**What you need to do**
List every award or prize that the biographical text on Raspail below says he or his work received.

**Extract to read**
● ● ● ●
During the first twenty years of his career Raspail traveled the world to discover populations threatened by their confrontation with modernity. He led a Tierra del Fuego–Alaska car trek in 1950–52 and, in 1954, a French research expedition to the land of the Incas. Raspail served as Consul General of the Kingdom of Araucanía and Patagonia. In 1981, his novel Moi, Antoine de Tounens, roi de Patagonie (I, Antoine of Tounens, King of Patagonia) won the Grand Prix du Roman (award for a novel) of the Académie française.
His traditional Catholicism serves as an inspiration for many of his utopian works, in which the ideologies of communism and liberalism are shown to fail, and a Catholic monarchy is restored. In his 1990 novel Sire a French king is crowned in Reims in February 1999, the 18-year-old Philippe Pharamond de Bourbon, a direct descendant of the last French kings.
In his best known work, The Camp of the Saints (1973), Raspail predicts the collapse of Western civilization from an overwhelming "tidal wave" of Third World immigration. The "hordes" of the world rise and, in the words of playwright Ian Allen, "destroy the white race." The book has been translated into English, German, Spanish, Italian, Afrikaans, Czech, Dutch, Polish, and Portuguese, and as of 2006 it had sold over 500,000 copies. After The Camp of the Saints Raspail wrote other novels, including North, Sire, and The Fisher's Ring. Raspail reiterated these views in a co-written 1985 article ("Will France Still Be French in 2015?") for Le Figaro magazine, where he asserted "the proportion of France's non-European immigrant population will grow to endanger the survival of traditional French culture, values and identity".
An article by Raspail for Le Figaro on 17 June 2004, entitled "The Fatherland Betrayed by the Republic", in which he criticized the French immigration policy, was sued by International League against Racism and Anti-Semitism on the grounds of "incitement to racial hatred", but the action was turned down by the court on 28 October.
In 1970 the Académie française awarded Raspail its Jean Walter Prize for the whole of his work. In 2007 he was awarded the Grande Médaille d’Or des Explorations et Voyages de Découverte by the Société de géographie of France for the whole of his work.
- Terre de feu – Alaska (Land of Fire – Alaska) (1952) – adventure writing
- Terres et Peuples Incas (Inca Lands and Peoples) (1955)
- Le Vent des Pins (1958), translated as Welcome Honorable Visitors: a novel by Jean Stewart (Putnam, 1960)
- Terres Saintes et Profanes (Lands Holy and Profane) (1960)
- Les Veuves de Santiago (The Widows of Santiago) (1962)
- Hong-Kong, Chine en sursis (Hong Kong, A Reprieve for China) (1963)
- Secouons le cocotier (Let's Shake the Coconut Tree) (1966) – travel writing
- Secouons le cocotier : 2, Punch Caraïbe (Let's Shake the Coconut Tree 2: Caribbean Punch)(1970) – travel writing
- Bienvenue Honorables Visiteurs (le Vent des pins) (Welcome Honorable Visitors) (1970) – novel
- Le Tam-Tam de Jonathan (Jonathan's Drum) (1971) – nouvelles
- L'Armada de la Dernière Chance (Last-Chance Armada) (1972)
● ● ● ●
**Given records**
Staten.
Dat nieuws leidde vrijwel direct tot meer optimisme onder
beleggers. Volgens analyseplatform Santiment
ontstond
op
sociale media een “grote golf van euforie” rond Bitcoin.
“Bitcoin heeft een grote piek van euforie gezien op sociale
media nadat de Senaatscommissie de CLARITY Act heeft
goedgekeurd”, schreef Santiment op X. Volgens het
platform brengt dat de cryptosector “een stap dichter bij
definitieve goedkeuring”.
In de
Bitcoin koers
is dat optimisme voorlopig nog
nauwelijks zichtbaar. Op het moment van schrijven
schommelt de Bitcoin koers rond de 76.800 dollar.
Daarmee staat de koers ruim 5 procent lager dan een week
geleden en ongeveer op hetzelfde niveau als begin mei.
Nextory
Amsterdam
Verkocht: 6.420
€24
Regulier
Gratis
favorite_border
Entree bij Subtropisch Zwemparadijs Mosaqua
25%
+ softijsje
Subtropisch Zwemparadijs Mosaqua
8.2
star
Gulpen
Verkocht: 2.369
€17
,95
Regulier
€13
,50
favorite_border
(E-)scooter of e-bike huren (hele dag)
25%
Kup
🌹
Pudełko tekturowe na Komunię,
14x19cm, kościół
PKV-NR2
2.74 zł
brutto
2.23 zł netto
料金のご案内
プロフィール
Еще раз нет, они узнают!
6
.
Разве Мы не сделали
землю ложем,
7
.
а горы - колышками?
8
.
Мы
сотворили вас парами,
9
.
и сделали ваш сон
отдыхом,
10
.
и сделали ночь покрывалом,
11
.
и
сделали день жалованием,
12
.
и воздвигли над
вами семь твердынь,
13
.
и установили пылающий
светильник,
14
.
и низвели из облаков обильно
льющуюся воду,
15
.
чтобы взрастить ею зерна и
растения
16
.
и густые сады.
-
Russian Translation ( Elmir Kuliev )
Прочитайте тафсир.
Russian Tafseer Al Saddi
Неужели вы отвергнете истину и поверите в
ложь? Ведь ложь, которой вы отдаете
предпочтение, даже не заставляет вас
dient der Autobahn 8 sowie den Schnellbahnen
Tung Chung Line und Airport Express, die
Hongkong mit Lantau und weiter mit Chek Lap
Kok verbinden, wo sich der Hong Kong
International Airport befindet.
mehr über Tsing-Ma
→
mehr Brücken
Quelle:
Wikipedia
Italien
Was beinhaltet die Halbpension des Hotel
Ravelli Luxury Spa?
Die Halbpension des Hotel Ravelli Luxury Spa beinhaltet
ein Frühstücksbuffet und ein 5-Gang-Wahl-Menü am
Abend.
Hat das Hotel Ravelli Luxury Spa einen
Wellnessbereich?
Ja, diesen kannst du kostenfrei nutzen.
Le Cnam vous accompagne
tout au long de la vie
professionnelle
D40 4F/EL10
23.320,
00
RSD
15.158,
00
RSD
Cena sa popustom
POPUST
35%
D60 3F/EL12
● ● ● ●
**Response area**
- The Grand Prix du Roman of the Académie française (1981), for the novel Moi, Antoine de Tounens, roi de Patagonie
- The Jean Walter Prize of the Académie française (1970), for the whole of his work
- The Grande Médaille d'Or des Explorations et Voyages de Découverte of the Société de géographie of France (2007), for the whole of his work